José António Moreira, Jornal i online

O défice de numeracia não é consequência única do uso de máquinas de calcular. Também a redução acentuada da proporção de pagamentos em notas e moedas tem vindo a contribuir para o respetivo aumento.

Numeracia: capacidade para realizar e compreender operações aritméticas simples.

O cálculo inerente era o dispêndio com um determinado evento que tinha uma duração de 10 meses e custava 176 euros mensalmente. Face à expetativa do professor, aguardando que fosse inserido na tabela o montante respetivo, o estudante sacou do telemóvel, justificando a ação com o facto de não ter consigo a máquina de calcular.
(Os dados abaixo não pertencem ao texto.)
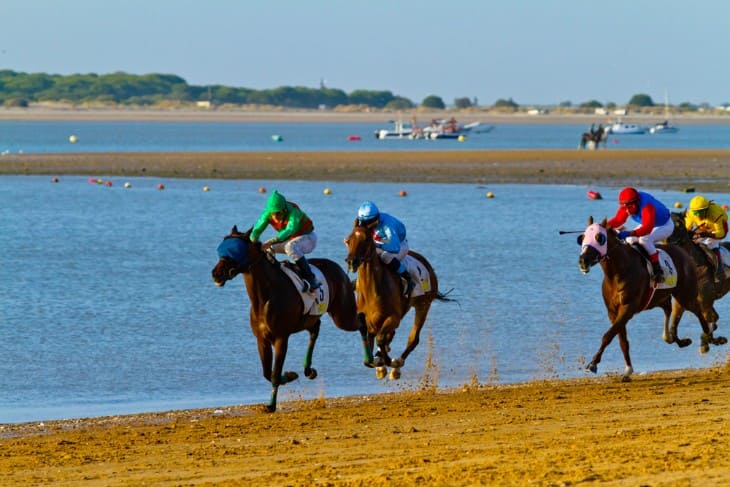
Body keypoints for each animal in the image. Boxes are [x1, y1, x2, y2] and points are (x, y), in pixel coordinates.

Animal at [209, 227, 370, 414]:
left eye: (235, 250)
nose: (216, 273)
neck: (265, 297)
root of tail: (339, 269)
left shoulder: (281, 338)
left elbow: (274, 373)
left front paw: (271, 405)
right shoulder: (261, 339)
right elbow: (267, 372)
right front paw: (289, 376)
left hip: (342, 316)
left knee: (361, 320)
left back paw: (372, 360)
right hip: (311, 318)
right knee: (315, 329)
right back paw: (308, 370)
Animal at [342, 222, 450, 382]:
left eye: (366, 240)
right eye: (348, 240)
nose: (351, 261)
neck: (372, 290)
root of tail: (425, 263)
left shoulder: (393, 317)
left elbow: (381, 339)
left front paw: (389, 362)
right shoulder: (366, 320)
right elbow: (369, 355)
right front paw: (379, 362)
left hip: (423, 304)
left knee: (413, 339)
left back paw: (396, 364)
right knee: (390, 336)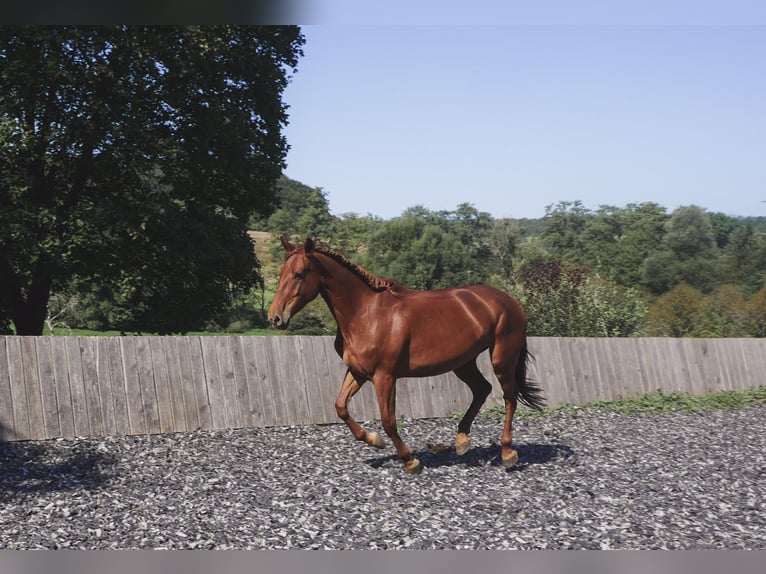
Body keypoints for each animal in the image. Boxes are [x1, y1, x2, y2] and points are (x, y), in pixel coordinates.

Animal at [270, 236, 544, 474]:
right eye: (281, 273)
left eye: (299, 274)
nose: (275, 317)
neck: (366, 314)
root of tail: (510, 301)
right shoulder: (358, 372)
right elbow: (340, 407)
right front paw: (374, 441)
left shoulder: (384, 377)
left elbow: (388, 420)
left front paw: (410, 461)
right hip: (463, 363)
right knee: (482, 389)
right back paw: (461, 441)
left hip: (501, 359)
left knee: (509, 398)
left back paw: (507, 453)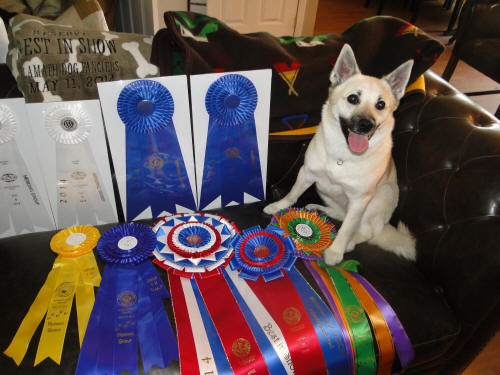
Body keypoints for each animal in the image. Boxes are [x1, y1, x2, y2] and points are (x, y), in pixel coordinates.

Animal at [264, 44, 416, 266]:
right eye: (353, 98)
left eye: (380, 105)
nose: (365, 125)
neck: (344, 155)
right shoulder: (306, 173)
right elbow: (292, 194)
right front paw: (278, 206)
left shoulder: (360, 200)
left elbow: (345, 231)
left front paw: (336, 251)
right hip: (324, 191)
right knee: (342, 216)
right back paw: (320, 209)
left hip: (382, 196)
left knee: (365, 231)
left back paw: (351, 242)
A situação passou-se numa unidade curricular de contabilidade, num curso superior. Infelizmente, não se trata da exceção que confirme a regra de que os estudantes são ágeis no cálculo mental. Não, a incapacidade para efetuar mentalmente cálculos básicos é a regra.

Muito recentemente, o jornal Financial Times (FT) online fazia eco de um estudo sobre numeracia levado a cabo no Reino Unido. Defrontados com 5 problemas, do tipo calcular a soma de 34+17, os inquiridos no escalão 55 – 75 anos acertaram em 3 dessas perguntas em 54% dos casos, enquanto no escalão 16 – 24 anos esse desempenho se ficou pelos 41%.
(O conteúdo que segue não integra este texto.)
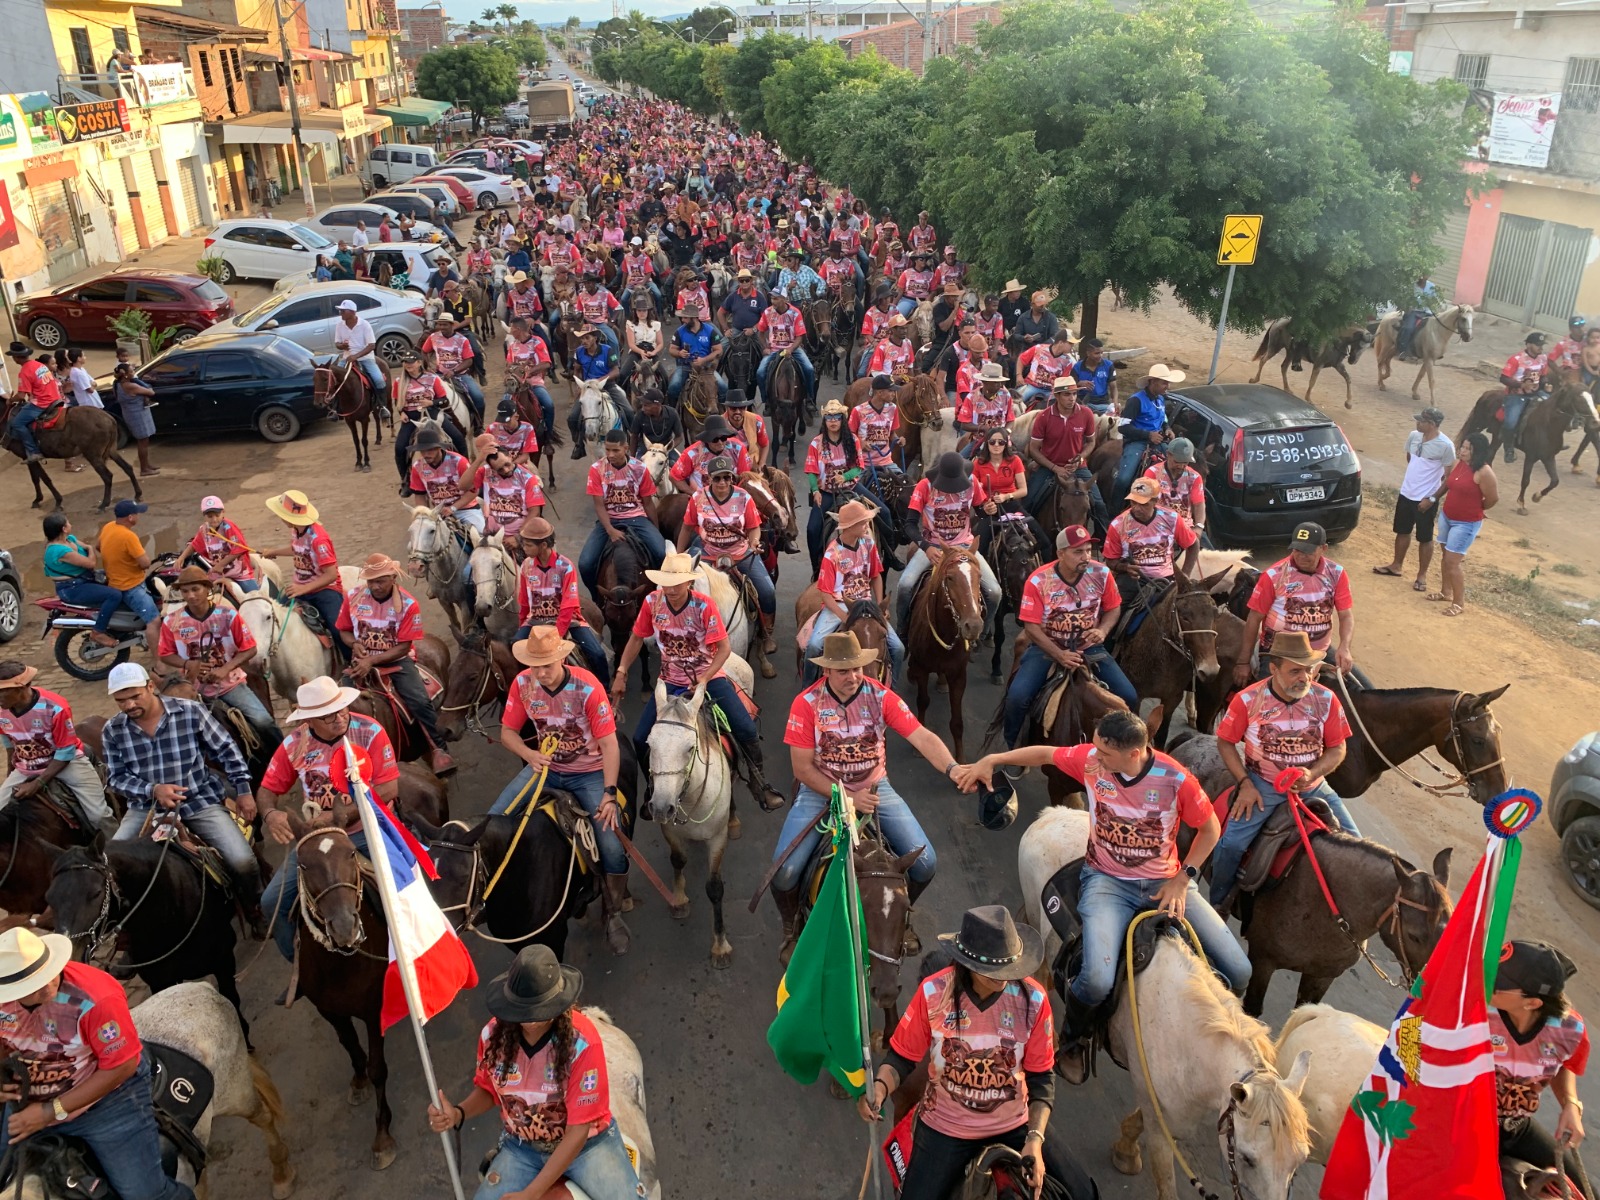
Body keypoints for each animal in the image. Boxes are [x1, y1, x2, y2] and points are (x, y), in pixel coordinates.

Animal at [0, 406, 142, 515]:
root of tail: (109, 419)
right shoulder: (29, 458)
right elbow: (38, 478)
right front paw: (40, 500)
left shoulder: (28, 456)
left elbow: (41, 479)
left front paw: (55, 501)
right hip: (111, 450)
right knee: (127, 467)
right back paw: (137, 494)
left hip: (92, 454)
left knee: (107, 476)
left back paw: (103, 505)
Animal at [649, 681, 736, 972]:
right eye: (649, 745)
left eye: (689, 747)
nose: (661, 807)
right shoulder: (670, 831)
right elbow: (678, 860)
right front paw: (678, 898)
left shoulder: (718, 838)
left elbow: (715, 888)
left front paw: (720, 946)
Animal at [908, 547, 979, 761]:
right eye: (950, 578)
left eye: (979, 577)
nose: (973, 626)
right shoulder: (922, 668)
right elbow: (923, 701)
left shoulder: (958, 675)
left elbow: (957, 723)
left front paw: (961, 760)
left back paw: (940, 682)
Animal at [1017, 809, 1305, 1200]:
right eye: (1247, 1158)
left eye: (1297, 1162)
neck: (1192, 1044)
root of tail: (1055, 814)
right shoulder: (1161, 1122)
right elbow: (1165, 1178)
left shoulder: (1170, 1109)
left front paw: (1125, 1147)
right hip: (1039, 920)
As máquinas de calcular existem para serem usadas e para auxiliar no cálculo. Mas, quando essa utilização se inicia na mais tenra idade, coarta o desenvolvimento da agilidade mental mínima que se espera de um ser humano escolarizado e o torna capaz de sobreviver quando não exista à mão um qualquer artefacto calculador.
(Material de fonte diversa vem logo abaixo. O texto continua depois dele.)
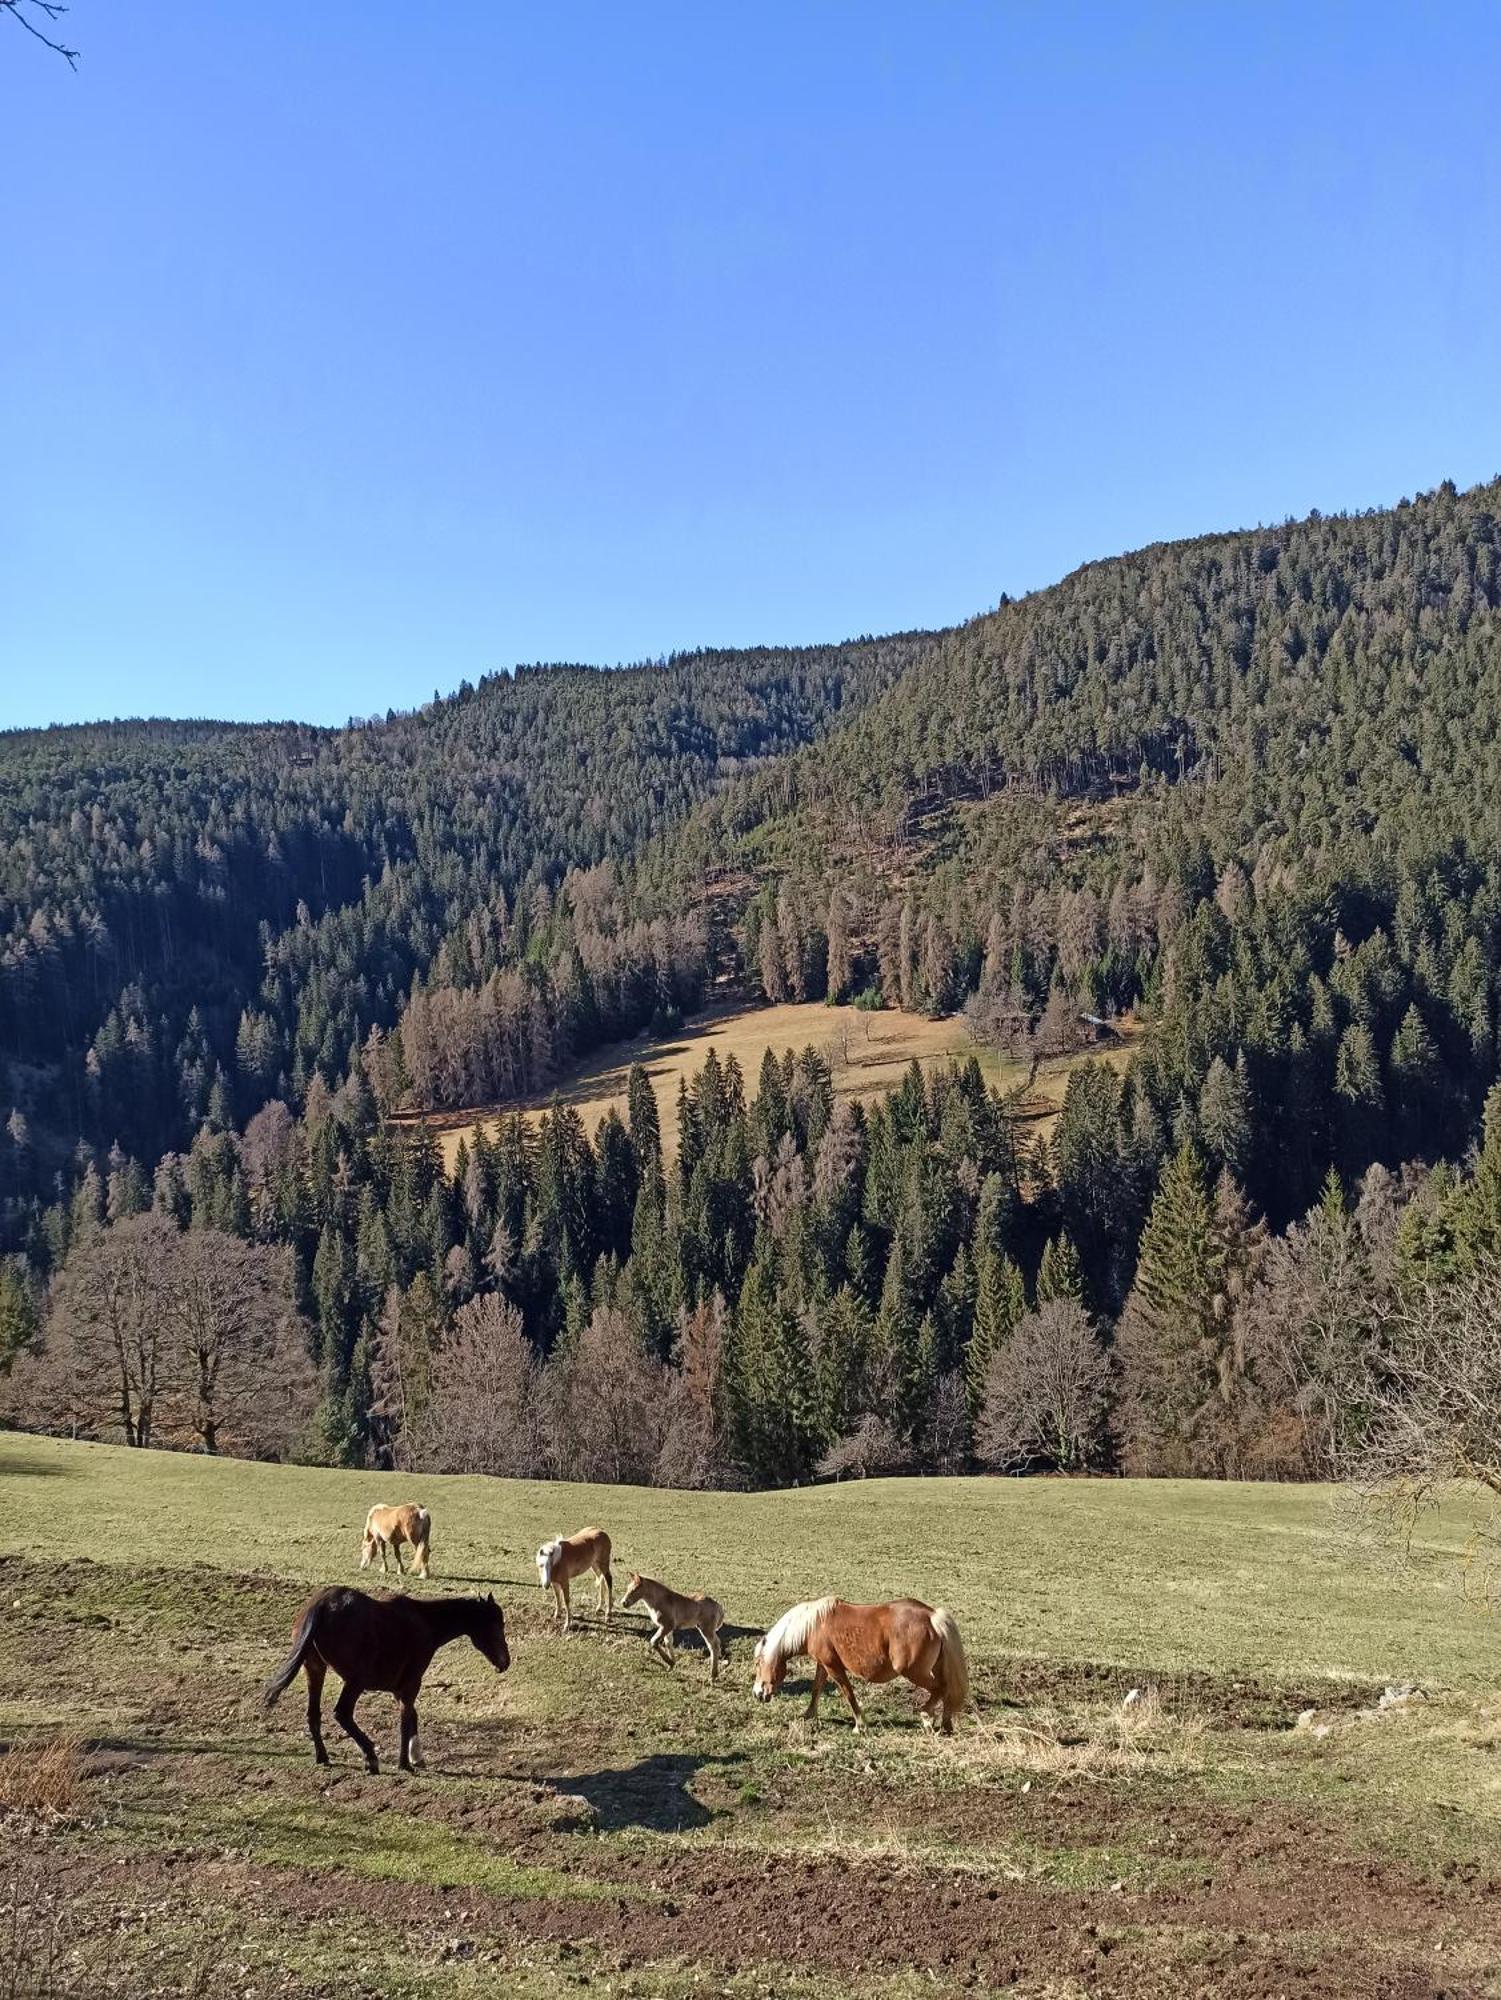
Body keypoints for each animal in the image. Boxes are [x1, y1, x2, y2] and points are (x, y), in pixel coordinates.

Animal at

Porém, o défice de numeracia na atualidade já não é causado apenas pelo uso destas máquinas. No mesmo artigo do FT, o autor chamava a atenção para um recente comportamento que tem contribuído para o agravamento de tal défice. Ao longo da última década, no Reino Unido, a percentagem de pagamentos feitos com “dinheiro” (notas e moedas) reduziu-se de 55% para 15% do total. Mais, cerca de 35% dos inquiridos numa sondagem referiram que ou não faziam de todo pagamentos em “dinheiro”, ou faziam em média cerca de 1 pagamento por trimestre. As consequências deste novo comportamento financeiro, sobretudo para as crianças e jovens, são devastadoras para a respetiva familiarização com os números. Repercutem-se no seu desempenho escolar nas áreas que têm um substrato numérico, como a matemática, onde a ausência de experiência concreta com os números dificulta a passagem à abstração numérica; repercute-se, também, com crescente impacto à medida que vão crescendo, nas suas vidas sociais e financeiras.

No período da massificação das máquinas de calcular, davam-se calculadoras às crianças porque se acreditava que no futuro as máquinas fariam as contas pelos humanos e era bom que aquelas estivessem preparadas para tal; hoje, possivelmente, não se cuida de fazer as crianças interagirem com a prática da numeracia associada aos pagamentos com notas e moedas, porque o futuro será baseado no “dinheiro invisível”. Em ambos os casos, esteve (está) em causa um abreviar de etapas, o entrar de olhos fechados num futuro de que não se conhecem devidamente os contornos, uma atitude perigosa para mentes em formação.

Os danos podem ser muito graves para a sociedade como um todo, para cada criança e jovem em particular. Deixando as consequências que podem advir para as escolhas do percurso académico e profissional de cada um – visível na escolha de “cursos sem números”, porque se lhes tem fobia –, haverá uma maior propensão destas pessoas a serem defraudadas ou financeiramente excluídas.  

Os adultos também não estão isentos de consequências negativas, ao abdicarem de operar com “dinheiro”. E o que o artigo refere é, em parte, o que qualquer um já sentiu. Quando se fazem compras e se paga com “dinheiro”, há uma sensação mais acutilante do custo do que se compra, do sacrifício que está inerente. O pagamento sem recurso a “dinheiro” diluiu de todo essa sensação, o que tende a levar a menor parcimónia nos gastos; adicionalmente, leva também a que se cuide menos do controlo do valor de cada transação – muitas vezes nem se tem a verdadeira perceção do valor pago, pois a rapidez com que se encosta um cartão ou telemóvel a um terminal a isso obsta –, possibilitando um aumento de situações de erros, ou mesmo fraudes.

Adaptando a célebre máxima popular, de que “nem tudo o que reluz é ouro”, poderá dizer-se que aquilo que nos faz querer chegar rapidamente ao futuro pode não ser tão glamoroso como à partida se pensa. E quando estamos a falar de crianças e jovens, que têm uma vida inteira pela frente, os erros de educação e formação hoje cometidos podem ser um pesadelo sem fim.